AT&T is buying Time Warner and reportedly for a price which exceeds $80 billion. At least, that is the plan. AT&T made the announcement on their intent to buy back towards the end of October and ever since, debate has raged over whether the deal will be able to go through. Such a merger would give AT&T a clear route into the TV market, which is something that the company clearly seems intent on and especially following their subsequent announcement detailing their plan to offer a new DIRECTV service for $35 per month, which gives the customers access to more than 100 channels. Needless to say, the assumption is that many of the tier 1 channels could come as a result of that purchase of Time Warner.

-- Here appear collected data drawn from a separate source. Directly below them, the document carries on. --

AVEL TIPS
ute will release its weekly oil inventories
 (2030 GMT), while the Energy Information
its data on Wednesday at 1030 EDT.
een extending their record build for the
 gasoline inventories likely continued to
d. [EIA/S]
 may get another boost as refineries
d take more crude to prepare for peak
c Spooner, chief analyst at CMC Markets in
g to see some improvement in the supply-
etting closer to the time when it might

Well, it now as looks as though there are some official complaints starting to surface over AT&T's plans as a new report out of Reuters today, details that they have seen a letter sent from the U.S. Federal Communications Commission (FCC) to AT&T. While the bulk of the contents of the letter have not been revealed, the important bits have and that is that the FCC has "serious concerns" over the $35 per month DIRECTV service. The reason being, it could price competitors out of offering competing services.
As you might expect, the logic behind this is that the new AT&T service could be falling foul of the FCC's net neutrality regulations. What the FCC particularly are concerned about is whether the service (which will also be accessible via a free and zero-rated app) will prove to be significantly more affordably than competing services. While that sounds good from the consumer point of view, as cheaper is better, the issue is that if other companies cannot compete, then the market no longer remains 'fair'. As the current reports notes, the letter is said to state that the service "may obstruct competition and harm consumers". As a result, it also seems to be the case that the FCC has given AT&T until November 21 to reply to the letter and its criticisms and presumably, explain how the service will not be in breach of those net neutrality regulations.